*Exercise aim:* Produce a faithful copy of the data, one that leaves out the pictures.

*Data below:*
################
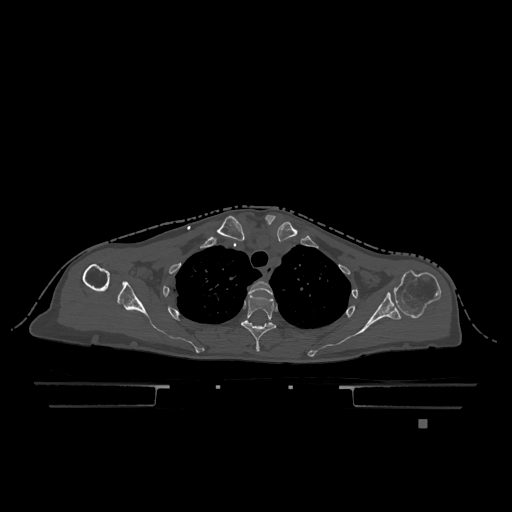
CT including the spine, one axial slice; position 925 of 1317 along the scan axis; bone window (W 1800 / L 400 HU); 0.5 mm slice thickness; 512 × 512 image matrix, field of view 500 × 500 mm. Patient: female, 74 years. Case-level facts recorded for this patient, not image findings: primary cancer: lung; vertebrae with lytic lesions (as recorded): T1, T4, T5, T6, L4, L5.
Structures marked on this image (semi-automatically segmented with operator editing):
- T2 vertebra: box from (x=248, y=281) to (x=273, y=295) px
- T3 vertebra: (x=241, y=295)–(x=276, y=352)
################
*Solution to this exercise:*
CT including the spine, one axial slice; position 925 of 1317 along the scan axis; bone window (W 1800 / L 400 HU); 0.5 mm slice thickness; 512 × 512 image matrix, field of view 500 × 500 mm. Patient: female, 74 years. Case-level facts recorded for this patient, not image findings: primary cancer: lung; vertebrae with lytic lesions (as recorded): T1, T4, T5, T6, L4, L5.
Structures marked on this image (semi-automatically segmented with operator editing):
- T2 vertebra: box from (x=248, y=281) to (x=273, y=295) px
- T3 vertebra: (x=241, y=295)–(x=276, y=352)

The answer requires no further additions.